Sweet potato weevils like to puncture the stems and tubers, filling the plants with their eggs. After hatching the eggs grow into destructive larvae that feed on the roots, causing them to rot. A difficult pest to combat crop rotation can help to keep soil healthy. Affected plants should be destroyed.
These crops can also suffer from scurf. This is a common problem that causes black spots to emerge on tubers. It doesn’t affect the crop, simply peel away the affected skin.
While these are a low maintenance, generally problem free crop, if you are embarking on your how to grow sweet potatoes journey and want to minimize potential problems grow disease resistant varieties. This coupled with planting healthy slips in favorable conditions will help to ensure a healthy, problem free yield.
How to Harvest
The foliage can be lightly harvested throughout the season for nutritious green. However you shouldn’t harvest too heavily, this can have a detrimental effect on the size of the yield and may stop the plant from growing.

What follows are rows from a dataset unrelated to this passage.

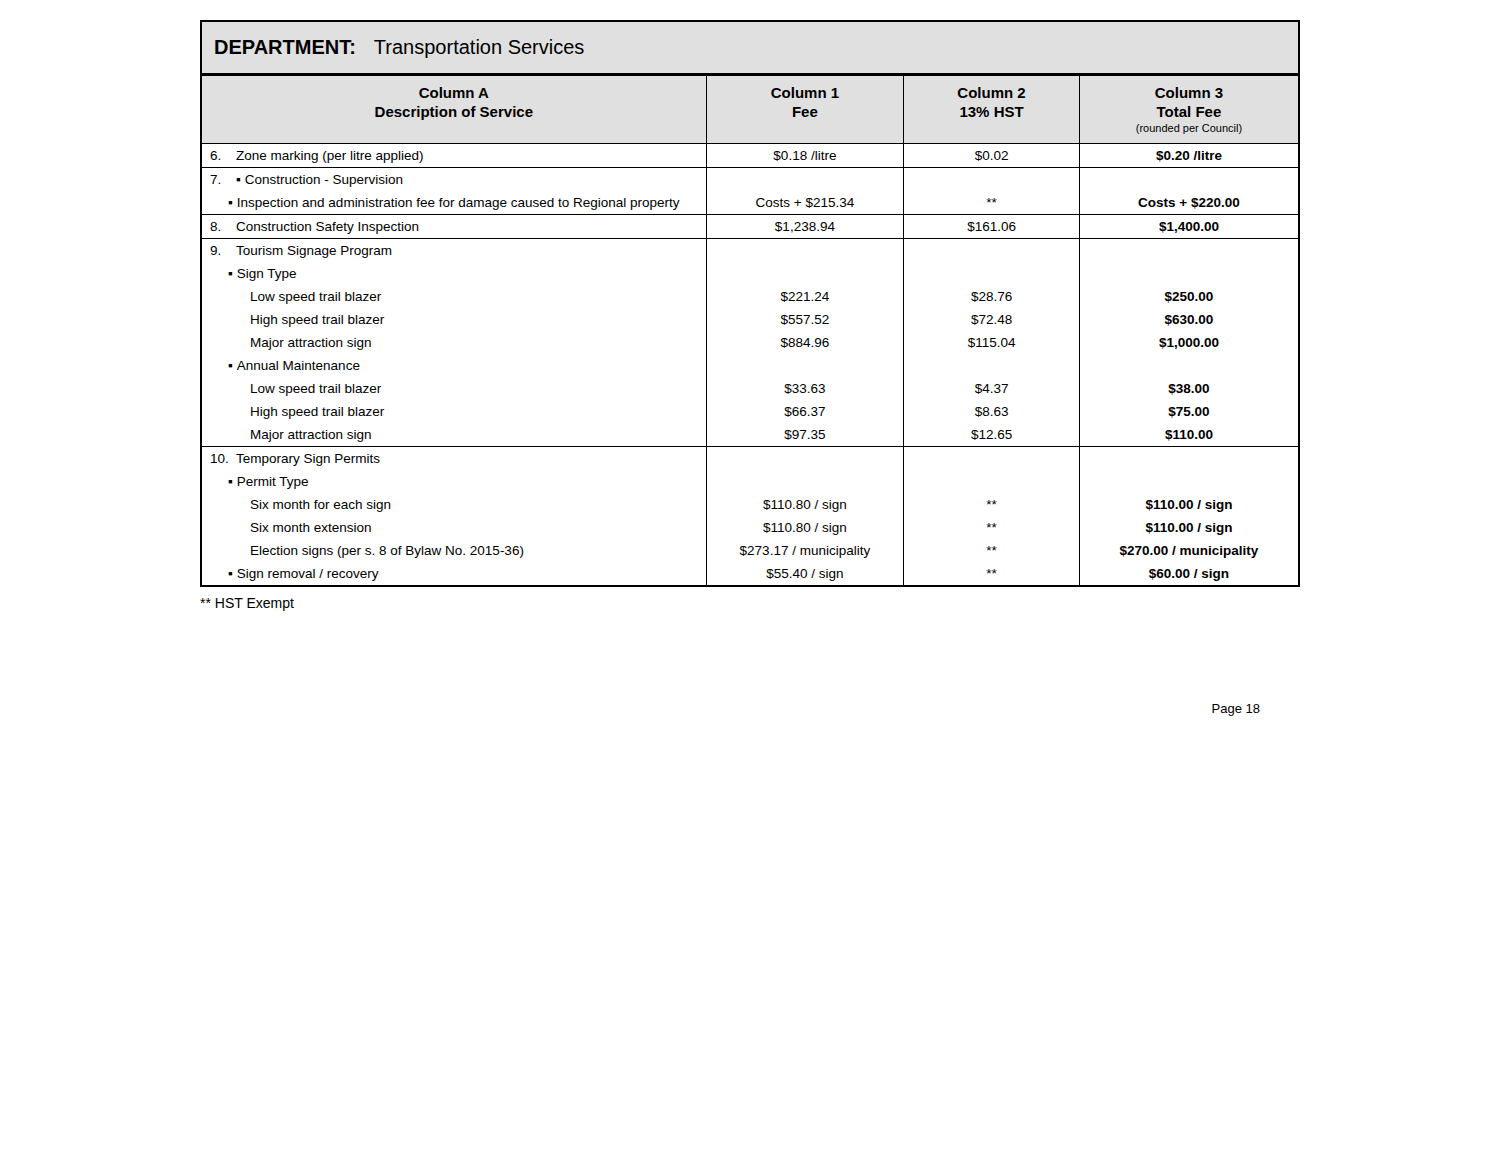DEPARTMENT:Transportation Services
| Column A Description of Service | Column 1 Fee | Column 2 13% HST | Column 3 Total Fee (rounded per Council) |
| --- | --- | --- | --- |
| 6. Zone marking (per litre applied) | $0.18 /litre | $0.02 | $0.20 /litre |
| 7. ▪ Construction - Supervision | | | |
| ▪ Inspection and administration fee for damage caused to Regional property | Costs + $215.34 | ** | Costs + $220.00 |
| 8. Construction Safety Inspection | $1,238.94 | $161.06 | $1,400.00 |
| 9. Tourism Signage Program | | | |
| ▪ Sign Type | | | |
| Low speed trail blazer | $221.24 | $28.76 | $250.00 |
| High speed trail blazer | $557.52 | $72.48 | $630.00 |
| Major attraction sign | $884.96 | $115.04 | $1,000.00 |
| ▪ Annual Maintenance | | | |
| Low speed trail blazer | $33.63 | $4.37 | $38.00 |
| High speed trail blazer | $66.37 | $8.63 | $75.00 |
| Major attraction sign | $97.35 | $12.65 | $110.00 |
| 10. Temporary Sign Permits | | | |
| ▪ Permit Type | | | |
| Six month for each sign | $110.80 / sign | ** | $110.00 / sign |
| Six month extension | $110.80 / sign | ** | $110.00 / sign |
| Election signs (per s. 8 of Bylaw No. 2015-36) | $273.17 / municipality | ** | $270.00 / municipality |
| ▪ Sign removal / recovery | $55.40 / sign | ** | $60.00 / sign |
** HST Exempt
Page 18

Sweet potatoes are ready for harvest around 3 to 4 months after planting. The exact time frame depends on the cultivar and the growing conditions.
Dig up the tubers just as the foliage starts to yellow. If an unexpected frost hits, the foliage may suffer but the tubers should still be fine. Don’t allow them to sit in the ground for too long after the foliage, or tops, begin to die back otherwise they may start to rot.
To prevent crops from becoming damp, harvest on a dry, sunny day. Carefully dig down until you reach your tubers. Be careful, the tubers grow close to the surface and their tender skin is easily bruised or damaged.
Save a couple of the healthiest tubers for chitting in late winter or early spring. These tubers should be lifted before the first frost. They can be stored in peat or vermiculite in a cool, dry dark place such as a garage or basement.
How to Cure Tubers
If you want to keep or store the tubers you will need to cure them. To do this dry the tubers in the sun for a few hours before moving them to a dry, well ventilated place, the temperature should average between 85 and 90 ℉.
After 10 to 15 days the tubers will have dried sufficiently. They can now be stored for several months in a suitable place, the temperature should be around 55 ℉ and the humidity 75 to 80%.
Take care when harvesting not to damage the tubers.
Learning how to grow sweet potatoes is a satisfying and refreshingly straightforward process. Easy to grow and care for, these tubers are great to eat and packed full of nutrients. With a little time and care, once you know how to grow sweet potatoes you will be able to grow them every year as part of your annual vegetable harvest.